There's more. There are many more small differences you'll notice when you've been away for awhile and you go "back home." In the States, there's a Walgreens on every corner and a gun in every closet. Here in Latin America, we have a mom-and-pop tienda on every block and a machete (used for gardening) in every closet.
You will, though, see armed guards stationed in front of some businesses here, especially in the cities. (As a local once told us, "In the States, you push a button or make a phone call to summon the armed police. Here, we just bypass that step.")
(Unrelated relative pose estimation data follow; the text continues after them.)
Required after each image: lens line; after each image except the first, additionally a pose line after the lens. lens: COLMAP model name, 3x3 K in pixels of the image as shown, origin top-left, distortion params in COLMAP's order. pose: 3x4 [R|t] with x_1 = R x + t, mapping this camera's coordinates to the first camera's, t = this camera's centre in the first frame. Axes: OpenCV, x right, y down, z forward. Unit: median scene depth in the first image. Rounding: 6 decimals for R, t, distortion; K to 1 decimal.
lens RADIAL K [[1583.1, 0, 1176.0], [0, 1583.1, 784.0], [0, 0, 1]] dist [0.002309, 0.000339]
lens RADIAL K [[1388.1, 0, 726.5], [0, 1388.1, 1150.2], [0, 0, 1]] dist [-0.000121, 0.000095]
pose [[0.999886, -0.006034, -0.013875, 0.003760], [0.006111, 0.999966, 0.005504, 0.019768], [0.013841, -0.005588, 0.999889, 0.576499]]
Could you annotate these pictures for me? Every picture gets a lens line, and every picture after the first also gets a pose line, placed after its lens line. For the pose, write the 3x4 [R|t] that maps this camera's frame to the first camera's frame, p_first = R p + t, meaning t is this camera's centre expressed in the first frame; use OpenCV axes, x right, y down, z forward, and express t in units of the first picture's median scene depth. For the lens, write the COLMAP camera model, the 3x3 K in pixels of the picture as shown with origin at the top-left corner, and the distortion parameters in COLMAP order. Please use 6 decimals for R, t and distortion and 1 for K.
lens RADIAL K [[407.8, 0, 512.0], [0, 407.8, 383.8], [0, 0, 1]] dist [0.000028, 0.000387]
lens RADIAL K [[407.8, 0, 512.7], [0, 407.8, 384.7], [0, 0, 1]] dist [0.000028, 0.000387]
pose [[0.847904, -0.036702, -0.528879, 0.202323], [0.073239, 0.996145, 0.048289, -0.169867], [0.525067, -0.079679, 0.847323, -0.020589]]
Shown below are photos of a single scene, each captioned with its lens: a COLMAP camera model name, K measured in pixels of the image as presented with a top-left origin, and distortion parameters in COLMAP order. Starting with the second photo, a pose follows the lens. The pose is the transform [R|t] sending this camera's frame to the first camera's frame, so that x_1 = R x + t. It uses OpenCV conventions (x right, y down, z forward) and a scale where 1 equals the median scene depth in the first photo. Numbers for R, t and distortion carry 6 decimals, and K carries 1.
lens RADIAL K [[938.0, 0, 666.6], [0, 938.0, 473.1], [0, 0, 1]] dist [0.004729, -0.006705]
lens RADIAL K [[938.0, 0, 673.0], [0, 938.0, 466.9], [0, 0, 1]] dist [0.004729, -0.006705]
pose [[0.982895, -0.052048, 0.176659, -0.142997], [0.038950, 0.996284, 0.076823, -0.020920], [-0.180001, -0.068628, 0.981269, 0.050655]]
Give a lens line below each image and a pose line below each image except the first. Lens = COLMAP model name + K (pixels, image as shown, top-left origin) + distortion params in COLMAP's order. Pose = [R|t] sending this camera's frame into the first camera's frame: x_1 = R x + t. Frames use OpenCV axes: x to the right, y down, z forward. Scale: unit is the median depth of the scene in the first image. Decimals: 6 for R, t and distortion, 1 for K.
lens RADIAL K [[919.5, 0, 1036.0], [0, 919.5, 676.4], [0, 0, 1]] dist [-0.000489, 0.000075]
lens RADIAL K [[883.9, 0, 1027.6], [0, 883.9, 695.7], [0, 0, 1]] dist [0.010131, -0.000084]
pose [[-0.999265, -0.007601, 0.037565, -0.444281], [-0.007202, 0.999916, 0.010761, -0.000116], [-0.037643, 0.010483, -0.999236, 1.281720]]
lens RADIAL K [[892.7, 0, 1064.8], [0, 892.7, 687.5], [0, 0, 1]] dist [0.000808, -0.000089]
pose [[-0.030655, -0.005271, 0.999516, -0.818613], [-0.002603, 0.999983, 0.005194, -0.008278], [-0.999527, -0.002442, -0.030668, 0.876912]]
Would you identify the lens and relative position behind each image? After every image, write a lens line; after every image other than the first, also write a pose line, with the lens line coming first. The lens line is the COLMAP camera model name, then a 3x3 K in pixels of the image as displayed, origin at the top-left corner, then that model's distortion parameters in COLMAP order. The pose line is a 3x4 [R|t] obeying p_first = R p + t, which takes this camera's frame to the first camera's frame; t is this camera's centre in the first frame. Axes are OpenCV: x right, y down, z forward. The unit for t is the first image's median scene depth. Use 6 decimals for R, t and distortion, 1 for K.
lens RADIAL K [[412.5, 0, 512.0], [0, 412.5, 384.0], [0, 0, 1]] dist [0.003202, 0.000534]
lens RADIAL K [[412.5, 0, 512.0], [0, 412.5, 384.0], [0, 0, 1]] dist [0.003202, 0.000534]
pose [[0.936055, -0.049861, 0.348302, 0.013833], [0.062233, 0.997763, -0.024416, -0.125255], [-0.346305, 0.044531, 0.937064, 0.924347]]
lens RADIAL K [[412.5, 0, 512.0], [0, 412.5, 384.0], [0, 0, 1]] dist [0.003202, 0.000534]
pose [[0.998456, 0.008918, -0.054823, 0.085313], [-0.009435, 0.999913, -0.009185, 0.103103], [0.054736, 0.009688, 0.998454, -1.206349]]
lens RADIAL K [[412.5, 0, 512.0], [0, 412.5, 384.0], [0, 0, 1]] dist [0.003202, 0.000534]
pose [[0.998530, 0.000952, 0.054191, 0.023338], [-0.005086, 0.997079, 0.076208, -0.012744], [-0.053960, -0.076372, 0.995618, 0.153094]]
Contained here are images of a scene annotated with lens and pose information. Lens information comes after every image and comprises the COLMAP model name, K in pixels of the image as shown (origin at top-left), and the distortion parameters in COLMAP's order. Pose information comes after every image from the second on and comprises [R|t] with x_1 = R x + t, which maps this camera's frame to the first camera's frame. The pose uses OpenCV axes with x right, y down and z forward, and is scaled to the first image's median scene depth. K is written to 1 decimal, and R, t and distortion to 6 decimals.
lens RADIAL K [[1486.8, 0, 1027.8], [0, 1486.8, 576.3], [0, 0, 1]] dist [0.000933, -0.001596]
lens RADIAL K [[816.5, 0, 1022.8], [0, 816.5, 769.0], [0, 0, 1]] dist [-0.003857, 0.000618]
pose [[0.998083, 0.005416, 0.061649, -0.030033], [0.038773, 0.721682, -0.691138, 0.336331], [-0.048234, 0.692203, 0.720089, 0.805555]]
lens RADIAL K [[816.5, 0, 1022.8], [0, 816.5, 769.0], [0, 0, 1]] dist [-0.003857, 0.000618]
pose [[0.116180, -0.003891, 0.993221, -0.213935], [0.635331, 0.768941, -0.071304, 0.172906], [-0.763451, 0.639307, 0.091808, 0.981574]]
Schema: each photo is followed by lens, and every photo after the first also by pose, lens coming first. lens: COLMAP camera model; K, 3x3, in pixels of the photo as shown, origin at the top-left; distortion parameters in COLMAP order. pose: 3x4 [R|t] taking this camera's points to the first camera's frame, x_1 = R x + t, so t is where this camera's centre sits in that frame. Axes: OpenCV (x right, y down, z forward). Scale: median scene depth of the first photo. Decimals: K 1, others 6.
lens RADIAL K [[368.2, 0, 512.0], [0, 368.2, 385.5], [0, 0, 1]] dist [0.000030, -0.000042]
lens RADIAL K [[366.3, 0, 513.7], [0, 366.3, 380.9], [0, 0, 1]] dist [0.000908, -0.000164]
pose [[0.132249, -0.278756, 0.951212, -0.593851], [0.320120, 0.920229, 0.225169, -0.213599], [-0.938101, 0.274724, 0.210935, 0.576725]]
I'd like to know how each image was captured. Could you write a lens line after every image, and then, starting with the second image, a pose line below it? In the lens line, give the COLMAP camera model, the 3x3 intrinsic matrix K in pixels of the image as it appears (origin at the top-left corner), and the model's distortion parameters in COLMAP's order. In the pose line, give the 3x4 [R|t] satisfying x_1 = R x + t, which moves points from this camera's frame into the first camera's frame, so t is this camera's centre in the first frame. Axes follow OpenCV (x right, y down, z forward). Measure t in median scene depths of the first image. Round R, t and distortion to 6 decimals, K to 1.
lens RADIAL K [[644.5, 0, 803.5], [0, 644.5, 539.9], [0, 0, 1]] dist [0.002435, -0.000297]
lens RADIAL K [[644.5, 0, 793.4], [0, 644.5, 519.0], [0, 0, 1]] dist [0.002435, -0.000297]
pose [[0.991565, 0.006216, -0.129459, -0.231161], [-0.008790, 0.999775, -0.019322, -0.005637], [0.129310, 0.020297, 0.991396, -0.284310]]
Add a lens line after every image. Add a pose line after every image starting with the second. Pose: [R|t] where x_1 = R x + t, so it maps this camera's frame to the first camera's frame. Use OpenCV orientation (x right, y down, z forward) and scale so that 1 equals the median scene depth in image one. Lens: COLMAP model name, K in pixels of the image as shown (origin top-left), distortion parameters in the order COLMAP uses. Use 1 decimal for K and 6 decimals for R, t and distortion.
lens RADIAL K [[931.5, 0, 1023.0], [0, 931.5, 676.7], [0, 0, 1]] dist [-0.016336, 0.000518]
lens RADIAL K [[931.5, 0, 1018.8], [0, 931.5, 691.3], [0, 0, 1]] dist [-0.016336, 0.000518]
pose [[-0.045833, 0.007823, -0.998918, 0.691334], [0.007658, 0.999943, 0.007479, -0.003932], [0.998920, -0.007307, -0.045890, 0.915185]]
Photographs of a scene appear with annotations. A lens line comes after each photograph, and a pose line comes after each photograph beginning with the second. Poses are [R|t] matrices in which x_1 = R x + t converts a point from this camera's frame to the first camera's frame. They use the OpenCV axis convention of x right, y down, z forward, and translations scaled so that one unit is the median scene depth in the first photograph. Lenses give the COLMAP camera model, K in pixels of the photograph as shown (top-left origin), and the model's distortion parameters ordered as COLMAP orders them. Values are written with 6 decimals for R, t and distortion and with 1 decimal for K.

It often takes us off guard when newcomers to Ecuador point out the differences we now take for granted. Street dogs. Bars on the windows. Women openly breastfeeding in the park or while walking down the street... and not with a discreet blanket thrown over the baby. Flowers that bloom year-round. The menu del dia (a home-cooked meal that comes with a starter of chips or nuts followed by soup, and then meat, salad and potatoes and/or rice, dessert and freshly squeezed juice) for just $2.50 per person. Getting into see the doctor the same day you call... Or walking into a lab and requesting your own lab work, without a doctor's order...
To us, these things are now our "normal." And we wouldn't trade them for anything.
There are also many similarities, of course. People are the same everywhere. Those friendly people we met in the States... well, we have friendly people here, too. People who genuinely want to help you. People who love their families and are kind to their neighbors... who will join you for a $2 latte or mochaccino at the local coffee shop where you can sit on the terrace in the sunshine. Or invite you to one of those all-night parties with the blaring music.
Life is different here and life is the same. But most of all, life is good. And that's what we're really after, right?